Extracted data entries
.....
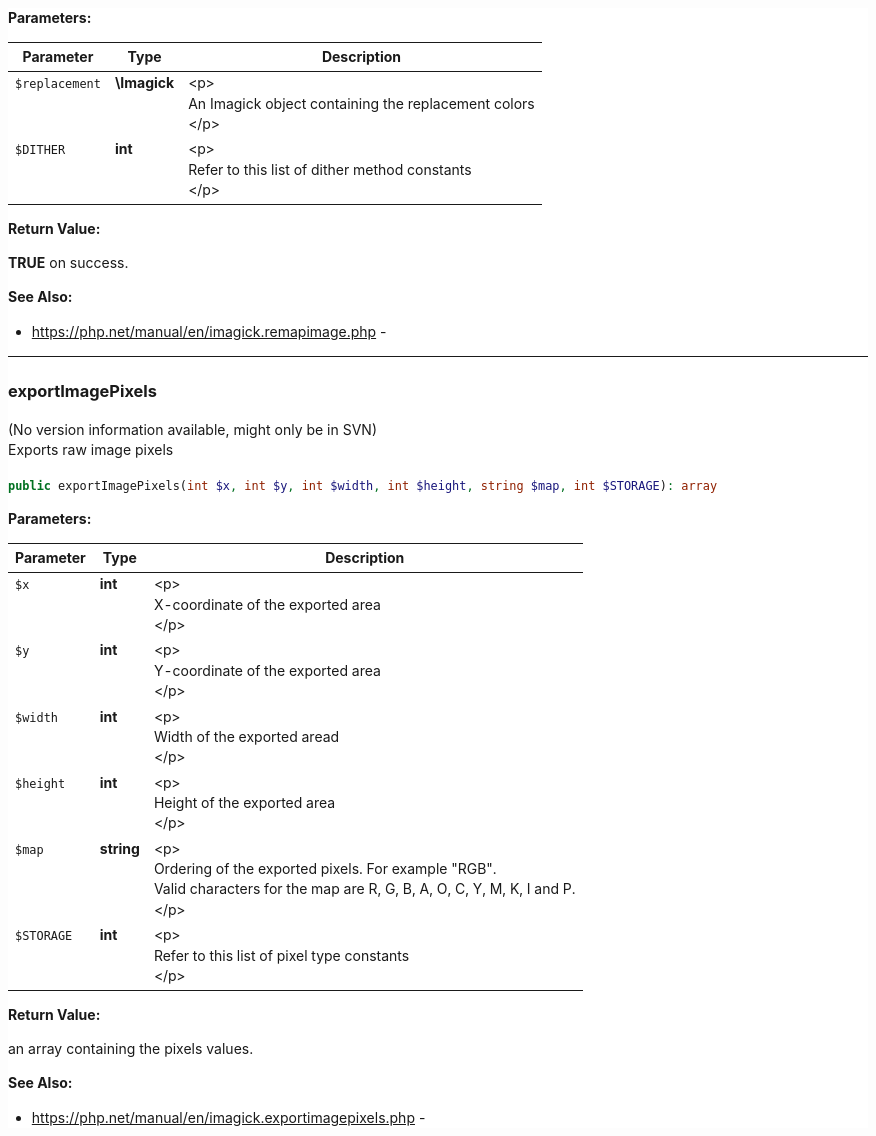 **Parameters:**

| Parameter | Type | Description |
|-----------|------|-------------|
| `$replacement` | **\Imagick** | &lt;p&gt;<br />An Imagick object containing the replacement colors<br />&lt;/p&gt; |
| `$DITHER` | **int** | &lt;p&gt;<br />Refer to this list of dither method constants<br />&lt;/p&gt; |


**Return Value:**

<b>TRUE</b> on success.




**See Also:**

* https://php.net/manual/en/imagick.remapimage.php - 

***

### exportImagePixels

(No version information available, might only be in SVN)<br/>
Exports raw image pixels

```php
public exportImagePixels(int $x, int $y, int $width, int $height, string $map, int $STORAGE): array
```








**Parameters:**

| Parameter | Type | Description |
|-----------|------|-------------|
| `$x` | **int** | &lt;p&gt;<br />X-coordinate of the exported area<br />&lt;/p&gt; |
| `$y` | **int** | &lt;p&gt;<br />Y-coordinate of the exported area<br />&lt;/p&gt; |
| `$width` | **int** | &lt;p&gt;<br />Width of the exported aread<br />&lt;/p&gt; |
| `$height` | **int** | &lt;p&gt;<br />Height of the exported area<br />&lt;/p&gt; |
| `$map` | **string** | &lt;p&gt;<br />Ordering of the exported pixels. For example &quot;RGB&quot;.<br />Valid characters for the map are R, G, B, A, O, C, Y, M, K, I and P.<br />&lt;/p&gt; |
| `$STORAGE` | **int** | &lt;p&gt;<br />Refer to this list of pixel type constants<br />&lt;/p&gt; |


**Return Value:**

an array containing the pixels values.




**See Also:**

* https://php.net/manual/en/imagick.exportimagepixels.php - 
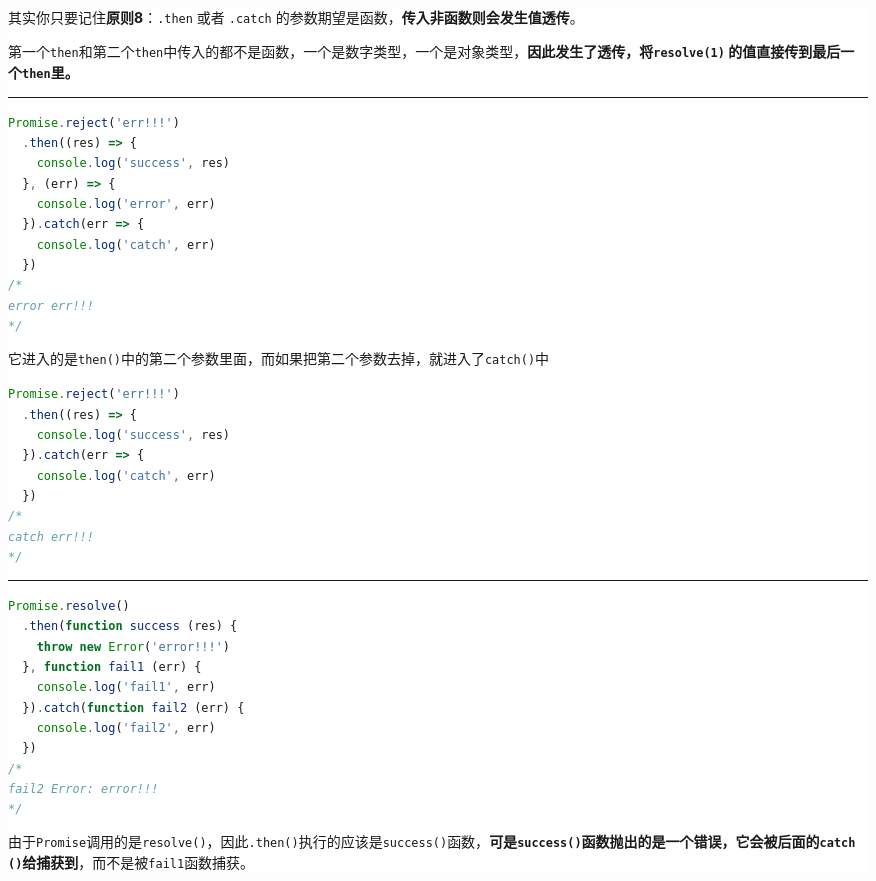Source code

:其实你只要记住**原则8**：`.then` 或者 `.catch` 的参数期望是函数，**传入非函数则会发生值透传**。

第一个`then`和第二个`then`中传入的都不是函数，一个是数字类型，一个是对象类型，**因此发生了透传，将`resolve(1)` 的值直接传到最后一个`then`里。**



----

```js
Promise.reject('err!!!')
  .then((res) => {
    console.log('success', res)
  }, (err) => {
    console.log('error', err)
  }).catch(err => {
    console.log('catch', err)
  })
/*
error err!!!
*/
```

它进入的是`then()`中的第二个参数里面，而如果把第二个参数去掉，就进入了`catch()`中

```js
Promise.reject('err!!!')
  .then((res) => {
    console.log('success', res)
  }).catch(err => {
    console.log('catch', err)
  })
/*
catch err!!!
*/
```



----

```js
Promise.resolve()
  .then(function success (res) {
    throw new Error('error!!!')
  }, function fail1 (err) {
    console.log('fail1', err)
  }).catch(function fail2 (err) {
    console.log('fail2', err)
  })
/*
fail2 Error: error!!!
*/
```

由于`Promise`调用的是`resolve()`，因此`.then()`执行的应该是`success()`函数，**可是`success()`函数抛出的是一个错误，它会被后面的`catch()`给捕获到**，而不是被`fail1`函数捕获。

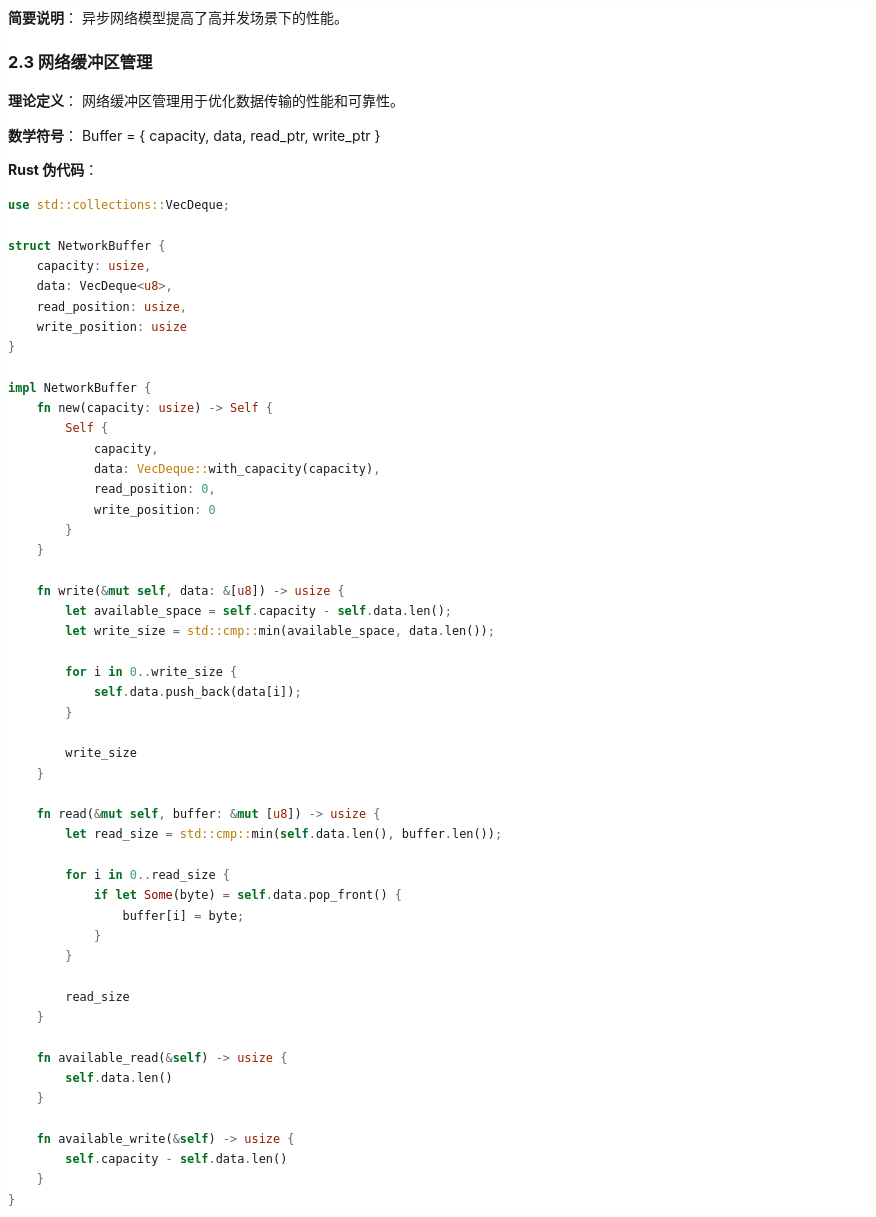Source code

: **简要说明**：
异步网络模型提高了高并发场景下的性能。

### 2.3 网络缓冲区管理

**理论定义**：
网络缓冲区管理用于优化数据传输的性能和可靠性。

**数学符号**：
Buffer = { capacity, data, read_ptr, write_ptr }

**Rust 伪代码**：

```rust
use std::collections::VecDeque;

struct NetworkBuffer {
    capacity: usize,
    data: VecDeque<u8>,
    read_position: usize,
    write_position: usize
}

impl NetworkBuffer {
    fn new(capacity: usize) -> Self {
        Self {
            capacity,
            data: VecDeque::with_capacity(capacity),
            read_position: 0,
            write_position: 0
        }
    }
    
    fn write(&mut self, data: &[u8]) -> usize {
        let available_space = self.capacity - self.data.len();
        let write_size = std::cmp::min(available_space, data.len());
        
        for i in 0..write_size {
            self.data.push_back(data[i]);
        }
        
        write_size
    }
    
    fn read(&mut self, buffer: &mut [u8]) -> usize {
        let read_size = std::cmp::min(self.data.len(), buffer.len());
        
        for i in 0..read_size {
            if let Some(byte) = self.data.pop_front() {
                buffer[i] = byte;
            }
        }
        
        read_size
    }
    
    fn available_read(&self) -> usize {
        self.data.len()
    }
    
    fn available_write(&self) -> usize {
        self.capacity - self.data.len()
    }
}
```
.....
Write out each line again, exactly as it appears above, except for any picture.

 **Parameters:**

| Parameter | Type | Description |
|-----------|------|-------------|
| `$replacement` | **\Imagick** | &lt;p&gt;<br />An Imagick object containing the replacement colors<br />&lt;/p&gt; |
| `$DITHER` | **int** | &lt;p&gt;<br />Refer to this list of dither method constants<br />&lt;/p&gt; |


**Return Value:**

<b>TRUE</b> on success.




**See Also:**

* https://php.net/manual/en/imagick.remapimage.php - 

***

### exportImagePixels

(No version information available, might only be in SVN)<br/>
Exports raw image pixels

```php
public exportImagePixels(int $x, int $y, int $width, int $height, string $map, int $STORAGE): array
```








**Parameters:**

| Parameter | Type | Description |
|-----------|------|-------------|
| `$x` | **int** | &lt;p&gt;<br />X-coordinate of the exported area<br />&lt;/p&gt; |
| `$y` | **int** | &lt;p&gt;<br />Y-coordinate of the exported area<br />&lt;/p&gt; |
| `$width` | **int** | &lt;p&gt;<br />Width of the exported aread<br />&lt;/p&gt; |
| `$height` | **int** | &lt;p&gt;<br />Height of the exported area<br />&lt;/p&gt; |
| `$map` | **string** | &lt;p&gt;<br />Ordering of the exported pixels. For example &quot;RGB&quot;.<br />Valid characters for the map are R, G, B, A, O, C, Y, M, K, I and P.<br />&lt;/p&gt; |
| `$STORAGE` | **int** | &lt;p&gt;<br />Refer to this list of pixel type constants<br />&lt;/p&gt; |


**Return Value:**

an array containing the pixels values.




**See Also:**

* https://php.net/manual/en/imagick.exportimagepixels.php - 
Source code

:其实你只要记住**原则8**：`.then` 或者 `.catch` 的参数期望是函数，**传入非函数则会发生值透传**。

第一个`then`和第二个`then`中传入的都不是函数，一个是数字类型，一个是对象类型，**因此发生了透传，将`resolve(1)` 的值直接传到最后一个`then`里。**



----

```js
Promise.reject('err!!!')
  .then((res) => {
    console.log('success', res)
  }, (err) => {
    console.log('error', err)
  }).catch(err => {
    console.log('catch', err)
  })
/*
error err!!!
*/
```

它进入的是`then()`中的第二个参数里面，而如果把第二个参数去掉，就进入了`catch()`中

```js
Promise.reject('err!!!')
  .then((res) => {
    console.log('success', res)
  }).catch(err => {
    console.log('catch', err)
  })
/*
catch err!!!
*/
```



----

```js
Promise.resolve()
  .then(function success (res) {
    throw new Error('error!!!')
  }, function fail1 (err) {
    console.log('fail1', err)
  }).catch(function fail2 (err) {
    console.log('fail2', err)
  })
/*
fail2 Error: error!!!
*/
```

由于`Promise`调用的是`resolve()`，因此`.then()`执行的应该是`success()`函数，**可是`success()`函数抛出的是一个错误，它会被后面的`catch()`给捕获到**，而不是被`fail1`函数捕获。

Source code

: **简要说明**：
异步网络模型提高了高并发场景下的性能。

### 2.3 网络缓冲区管理

**理论定义**：
网络缓冲区管理用于优化数据传输的性能和可靠性。

**数学符号**：
Buffer = { capacity, data, read_ptr, write_ptr }

**Rust 伪代码**：

```rust
use std::collections::VecDeque;

struct NetworkBuffer {
    capacity: usize,
    data: VecDeque<u8>,
    read_position: usize,
    write_position: usize
}

impl NetworkBuffer {
    fn new(capacity: usize) -> Self {
        Self {
            capacity,
            data: VecDeque::with_capacity(capacity),
            read_position: 0,
            write_position: 0
        }
    }
    
    fn write(&mut self, data: &[u8]) -> usize {
        let available_space = self.capacity - self.data.len();
        let write_size = std::cmp::min(available_space, data.len());
        
        for i in 0..write_size {
            self.data.push_back(data[i]);
        }
        
        write_size
    }
    
    fn read(&mut self, buffer: &mut [u8]) -> usize {
        let read_size = std::cmp::min(self.data.len(), buffer.len());
        
        for i in 0..read_size {
            if let Some(byte) = self.data.pop_front() {
                buffer[i] = byte;
            }
        }
        
        read_size
    }
    
    fn available_read(&self) -> usize {
        self.data.len()
    }
    
    fn available_write(&self) -> usize {
        self.capacity - self.data.len()
    }
}
```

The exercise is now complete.